# Saltwater Pond



## kracker (Jul 24, 2010)

I saw a small article in GON a couple of years ago about a saltwater pond that was open for public fishing. Does anyone have any info about it or know where it is?

Thanks,
kracker


----------



## fishinmama (Jul 24, 2010)

I think it on Jekyll Island, Ga.

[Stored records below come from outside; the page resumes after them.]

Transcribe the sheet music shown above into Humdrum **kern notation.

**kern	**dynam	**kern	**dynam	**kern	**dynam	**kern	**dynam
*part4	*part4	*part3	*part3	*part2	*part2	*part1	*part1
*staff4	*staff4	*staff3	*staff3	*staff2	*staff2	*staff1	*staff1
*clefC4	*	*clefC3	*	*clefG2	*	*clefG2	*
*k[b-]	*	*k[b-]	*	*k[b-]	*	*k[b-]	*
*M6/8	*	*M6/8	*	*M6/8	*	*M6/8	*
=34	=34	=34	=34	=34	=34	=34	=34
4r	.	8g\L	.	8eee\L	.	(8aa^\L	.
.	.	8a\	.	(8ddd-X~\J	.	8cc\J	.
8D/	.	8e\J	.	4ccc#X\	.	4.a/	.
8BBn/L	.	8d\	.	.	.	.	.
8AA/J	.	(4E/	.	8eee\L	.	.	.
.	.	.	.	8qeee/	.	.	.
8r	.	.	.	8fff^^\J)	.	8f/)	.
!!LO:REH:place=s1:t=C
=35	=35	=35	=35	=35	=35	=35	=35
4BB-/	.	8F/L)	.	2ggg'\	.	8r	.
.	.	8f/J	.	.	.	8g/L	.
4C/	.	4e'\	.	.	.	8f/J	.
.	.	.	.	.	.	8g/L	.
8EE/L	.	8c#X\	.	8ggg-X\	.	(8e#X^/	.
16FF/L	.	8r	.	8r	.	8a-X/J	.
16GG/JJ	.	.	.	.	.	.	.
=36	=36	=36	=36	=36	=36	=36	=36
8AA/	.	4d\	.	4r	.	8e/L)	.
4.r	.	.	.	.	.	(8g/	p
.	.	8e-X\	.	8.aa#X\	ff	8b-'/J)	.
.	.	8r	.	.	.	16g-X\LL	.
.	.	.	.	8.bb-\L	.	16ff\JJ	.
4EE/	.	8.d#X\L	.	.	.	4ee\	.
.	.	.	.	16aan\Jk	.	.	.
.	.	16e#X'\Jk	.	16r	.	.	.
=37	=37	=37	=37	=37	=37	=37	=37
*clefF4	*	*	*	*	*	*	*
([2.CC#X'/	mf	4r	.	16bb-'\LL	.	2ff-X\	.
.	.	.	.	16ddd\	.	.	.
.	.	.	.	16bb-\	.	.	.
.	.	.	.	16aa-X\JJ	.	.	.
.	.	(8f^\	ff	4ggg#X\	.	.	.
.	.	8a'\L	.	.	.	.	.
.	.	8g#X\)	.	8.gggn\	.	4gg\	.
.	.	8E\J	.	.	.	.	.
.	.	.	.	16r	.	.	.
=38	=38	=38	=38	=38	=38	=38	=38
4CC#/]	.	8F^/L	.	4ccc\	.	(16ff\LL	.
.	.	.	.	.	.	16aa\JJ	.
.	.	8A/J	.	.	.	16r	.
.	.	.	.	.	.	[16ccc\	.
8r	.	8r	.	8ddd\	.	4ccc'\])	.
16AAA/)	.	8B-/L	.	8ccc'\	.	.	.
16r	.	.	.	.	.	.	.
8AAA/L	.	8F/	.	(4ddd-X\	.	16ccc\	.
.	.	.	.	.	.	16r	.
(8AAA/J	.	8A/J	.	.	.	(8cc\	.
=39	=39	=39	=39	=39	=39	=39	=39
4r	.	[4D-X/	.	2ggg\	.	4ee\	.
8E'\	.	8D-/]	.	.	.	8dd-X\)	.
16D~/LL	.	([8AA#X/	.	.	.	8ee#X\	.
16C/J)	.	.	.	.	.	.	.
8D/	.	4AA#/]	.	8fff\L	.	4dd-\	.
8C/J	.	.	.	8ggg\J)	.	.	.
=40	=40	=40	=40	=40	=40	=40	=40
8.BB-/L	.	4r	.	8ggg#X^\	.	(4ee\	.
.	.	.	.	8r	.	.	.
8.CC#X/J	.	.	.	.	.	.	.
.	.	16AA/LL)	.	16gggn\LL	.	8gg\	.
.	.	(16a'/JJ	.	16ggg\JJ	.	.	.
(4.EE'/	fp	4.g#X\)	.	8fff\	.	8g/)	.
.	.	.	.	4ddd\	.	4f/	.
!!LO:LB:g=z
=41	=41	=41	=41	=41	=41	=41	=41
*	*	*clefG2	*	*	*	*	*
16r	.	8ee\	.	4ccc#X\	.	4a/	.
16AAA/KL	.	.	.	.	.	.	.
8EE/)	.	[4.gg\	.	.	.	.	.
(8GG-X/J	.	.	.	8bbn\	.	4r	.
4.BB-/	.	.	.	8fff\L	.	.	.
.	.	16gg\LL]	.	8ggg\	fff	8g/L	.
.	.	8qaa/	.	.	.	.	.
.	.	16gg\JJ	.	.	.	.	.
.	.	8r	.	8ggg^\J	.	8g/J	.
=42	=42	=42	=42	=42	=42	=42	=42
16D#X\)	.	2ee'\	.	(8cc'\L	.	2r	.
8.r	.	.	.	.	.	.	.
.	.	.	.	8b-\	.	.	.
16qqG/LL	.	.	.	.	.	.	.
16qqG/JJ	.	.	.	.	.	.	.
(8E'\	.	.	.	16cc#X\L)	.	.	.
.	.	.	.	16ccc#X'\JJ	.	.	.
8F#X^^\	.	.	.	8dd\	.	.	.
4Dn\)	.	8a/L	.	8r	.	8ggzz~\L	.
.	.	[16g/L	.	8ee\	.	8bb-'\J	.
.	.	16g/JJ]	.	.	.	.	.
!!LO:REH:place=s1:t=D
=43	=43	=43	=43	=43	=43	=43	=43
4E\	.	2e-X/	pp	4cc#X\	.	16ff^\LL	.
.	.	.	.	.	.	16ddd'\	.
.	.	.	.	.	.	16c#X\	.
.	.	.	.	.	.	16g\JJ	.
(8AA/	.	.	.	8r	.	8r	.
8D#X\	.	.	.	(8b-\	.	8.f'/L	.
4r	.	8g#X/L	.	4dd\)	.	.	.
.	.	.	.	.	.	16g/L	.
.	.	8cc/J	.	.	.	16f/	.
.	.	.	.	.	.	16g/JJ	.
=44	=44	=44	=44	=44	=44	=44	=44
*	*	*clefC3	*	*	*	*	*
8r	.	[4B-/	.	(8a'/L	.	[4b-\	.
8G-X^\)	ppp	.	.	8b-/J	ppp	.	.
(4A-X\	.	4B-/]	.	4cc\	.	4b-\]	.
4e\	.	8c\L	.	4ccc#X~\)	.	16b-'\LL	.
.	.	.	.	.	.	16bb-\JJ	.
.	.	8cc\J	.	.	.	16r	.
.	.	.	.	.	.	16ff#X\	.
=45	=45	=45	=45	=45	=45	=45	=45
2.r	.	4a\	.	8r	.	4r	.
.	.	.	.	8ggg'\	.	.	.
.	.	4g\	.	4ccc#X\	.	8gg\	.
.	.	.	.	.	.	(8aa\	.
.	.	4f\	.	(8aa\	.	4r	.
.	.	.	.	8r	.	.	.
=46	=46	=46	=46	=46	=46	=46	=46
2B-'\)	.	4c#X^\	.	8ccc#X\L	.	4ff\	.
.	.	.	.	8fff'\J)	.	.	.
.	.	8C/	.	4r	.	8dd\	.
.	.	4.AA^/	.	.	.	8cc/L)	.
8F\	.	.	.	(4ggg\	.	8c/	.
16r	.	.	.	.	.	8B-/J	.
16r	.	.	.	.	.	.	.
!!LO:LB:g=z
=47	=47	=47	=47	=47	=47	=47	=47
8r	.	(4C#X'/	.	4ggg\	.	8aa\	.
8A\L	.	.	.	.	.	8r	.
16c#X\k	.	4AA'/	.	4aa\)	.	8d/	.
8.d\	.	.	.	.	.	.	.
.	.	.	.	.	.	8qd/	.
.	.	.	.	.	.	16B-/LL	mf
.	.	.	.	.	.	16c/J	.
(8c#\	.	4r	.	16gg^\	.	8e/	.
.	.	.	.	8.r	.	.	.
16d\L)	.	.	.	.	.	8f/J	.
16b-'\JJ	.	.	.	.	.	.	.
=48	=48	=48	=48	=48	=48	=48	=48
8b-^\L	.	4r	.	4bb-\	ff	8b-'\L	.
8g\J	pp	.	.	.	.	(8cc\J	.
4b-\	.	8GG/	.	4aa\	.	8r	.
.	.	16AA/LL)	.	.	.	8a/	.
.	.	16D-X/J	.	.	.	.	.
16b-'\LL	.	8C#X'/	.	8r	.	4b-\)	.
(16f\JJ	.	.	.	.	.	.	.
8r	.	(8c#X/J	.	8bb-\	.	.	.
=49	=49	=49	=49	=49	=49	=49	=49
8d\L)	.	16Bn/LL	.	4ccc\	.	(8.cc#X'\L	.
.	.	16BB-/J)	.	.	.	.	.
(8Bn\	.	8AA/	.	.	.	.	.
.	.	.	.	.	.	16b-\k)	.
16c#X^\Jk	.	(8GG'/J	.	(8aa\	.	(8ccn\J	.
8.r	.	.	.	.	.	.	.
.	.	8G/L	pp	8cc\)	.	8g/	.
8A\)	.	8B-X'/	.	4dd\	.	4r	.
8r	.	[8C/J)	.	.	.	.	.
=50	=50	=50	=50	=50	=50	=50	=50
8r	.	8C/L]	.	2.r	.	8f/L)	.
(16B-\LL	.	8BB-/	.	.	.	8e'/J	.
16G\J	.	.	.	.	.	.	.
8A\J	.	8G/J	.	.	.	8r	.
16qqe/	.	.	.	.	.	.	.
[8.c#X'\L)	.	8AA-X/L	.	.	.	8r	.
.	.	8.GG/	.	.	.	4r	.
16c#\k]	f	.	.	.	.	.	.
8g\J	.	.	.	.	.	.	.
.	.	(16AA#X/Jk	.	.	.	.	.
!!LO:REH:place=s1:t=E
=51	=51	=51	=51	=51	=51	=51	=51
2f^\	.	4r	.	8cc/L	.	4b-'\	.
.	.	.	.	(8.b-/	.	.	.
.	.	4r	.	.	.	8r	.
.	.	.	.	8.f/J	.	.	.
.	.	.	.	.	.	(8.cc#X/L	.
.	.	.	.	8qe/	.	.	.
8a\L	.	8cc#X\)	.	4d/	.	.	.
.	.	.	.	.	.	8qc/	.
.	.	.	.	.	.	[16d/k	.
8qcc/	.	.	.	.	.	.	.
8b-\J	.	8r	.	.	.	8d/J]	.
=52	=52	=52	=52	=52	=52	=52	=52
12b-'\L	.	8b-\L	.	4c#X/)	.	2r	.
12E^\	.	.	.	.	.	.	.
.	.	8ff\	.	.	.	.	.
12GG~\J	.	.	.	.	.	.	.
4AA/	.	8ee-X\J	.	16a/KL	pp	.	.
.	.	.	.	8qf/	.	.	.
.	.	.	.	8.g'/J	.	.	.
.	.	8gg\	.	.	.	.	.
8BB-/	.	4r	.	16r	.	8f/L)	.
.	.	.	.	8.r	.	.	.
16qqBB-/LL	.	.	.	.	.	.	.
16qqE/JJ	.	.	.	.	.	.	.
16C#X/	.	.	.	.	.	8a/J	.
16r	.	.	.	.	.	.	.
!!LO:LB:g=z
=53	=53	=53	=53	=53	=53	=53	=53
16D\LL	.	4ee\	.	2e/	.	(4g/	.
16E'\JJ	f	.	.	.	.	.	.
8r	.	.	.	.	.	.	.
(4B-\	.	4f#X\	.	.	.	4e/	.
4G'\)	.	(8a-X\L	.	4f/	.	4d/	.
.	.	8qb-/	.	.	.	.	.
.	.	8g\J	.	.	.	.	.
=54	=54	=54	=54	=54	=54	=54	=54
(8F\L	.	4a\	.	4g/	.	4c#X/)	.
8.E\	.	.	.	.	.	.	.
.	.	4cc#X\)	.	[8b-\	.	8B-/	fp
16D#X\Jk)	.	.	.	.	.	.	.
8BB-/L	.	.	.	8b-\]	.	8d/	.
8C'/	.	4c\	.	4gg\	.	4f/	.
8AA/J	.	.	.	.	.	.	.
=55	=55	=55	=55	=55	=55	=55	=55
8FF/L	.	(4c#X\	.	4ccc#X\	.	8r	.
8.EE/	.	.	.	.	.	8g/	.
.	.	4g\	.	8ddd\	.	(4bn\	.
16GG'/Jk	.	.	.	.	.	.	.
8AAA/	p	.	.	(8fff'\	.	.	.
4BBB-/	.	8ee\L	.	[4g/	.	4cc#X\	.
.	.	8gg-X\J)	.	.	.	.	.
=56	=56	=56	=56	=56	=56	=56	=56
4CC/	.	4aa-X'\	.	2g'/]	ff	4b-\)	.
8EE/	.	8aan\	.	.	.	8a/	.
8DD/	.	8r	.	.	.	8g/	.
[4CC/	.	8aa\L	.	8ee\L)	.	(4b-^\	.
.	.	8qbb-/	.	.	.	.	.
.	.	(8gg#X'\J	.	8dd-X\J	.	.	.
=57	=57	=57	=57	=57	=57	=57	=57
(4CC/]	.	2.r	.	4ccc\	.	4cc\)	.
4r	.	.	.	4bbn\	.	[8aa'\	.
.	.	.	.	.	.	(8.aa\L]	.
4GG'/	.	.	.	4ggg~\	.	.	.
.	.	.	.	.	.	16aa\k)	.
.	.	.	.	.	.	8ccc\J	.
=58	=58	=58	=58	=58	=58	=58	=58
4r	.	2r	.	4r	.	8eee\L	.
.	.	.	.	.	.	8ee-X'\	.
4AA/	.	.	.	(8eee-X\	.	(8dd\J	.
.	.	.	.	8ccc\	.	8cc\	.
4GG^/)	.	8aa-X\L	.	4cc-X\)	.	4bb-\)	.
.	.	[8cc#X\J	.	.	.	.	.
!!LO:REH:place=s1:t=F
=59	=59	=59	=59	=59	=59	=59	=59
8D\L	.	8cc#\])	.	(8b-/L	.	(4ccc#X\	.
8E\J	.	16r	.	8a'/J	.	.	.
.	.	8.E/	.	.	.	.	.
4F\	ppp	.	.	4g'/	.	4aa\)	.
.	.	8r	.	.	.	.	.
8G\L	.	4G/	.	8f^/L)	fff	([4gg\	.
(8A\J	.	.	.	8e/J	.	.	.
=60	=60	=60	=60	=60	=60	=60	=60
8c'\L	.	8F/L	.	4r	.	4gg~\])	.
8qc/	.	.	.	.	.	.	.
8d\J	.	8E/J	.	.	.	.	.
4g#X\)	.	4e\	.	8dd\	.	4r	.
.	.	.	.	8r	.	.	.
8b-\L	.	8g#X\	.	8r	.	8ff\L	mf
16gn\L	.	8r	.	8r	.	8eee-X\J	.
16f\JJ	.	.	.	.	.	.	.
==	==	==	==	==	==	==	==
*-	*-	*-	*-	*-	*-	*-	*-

Maybe check the DNR's website or the Jekyll Island website.


----------



## cut'm and gut'm (Jul 24, 2010)

jekyll island when you pay your money to get on the island take first right think it is second road on right look for boat ramp sign it will be on that road


----------



## bighunter23 (Jul 25, 2010)

*saltwater pond*

Yep, it is on Jekyll....I have fished there twice but never caught anything.  It has a few docks that you can fish from.


----------



## Georgiagator (Aug 4, 2010)

there is also a salt water pond at Hickory Mound I;ve caught plenty of big trout, reds and even a black drum that weighed in around 10 pounds  it;s a good walk to it but the fishing is great  Just look out for the sand gnats


----------



## kracker (Aug 4, 2010)

Georgiagator said:


> there is also a salt water pond at Hickory Mound I;ve caught plenty of big trout, reds and even a black drum that weighed in around 10 pounds  it;s a good walk to it but the fishing is great  Just look out for the sand gnats


Thanks for the info!!


----------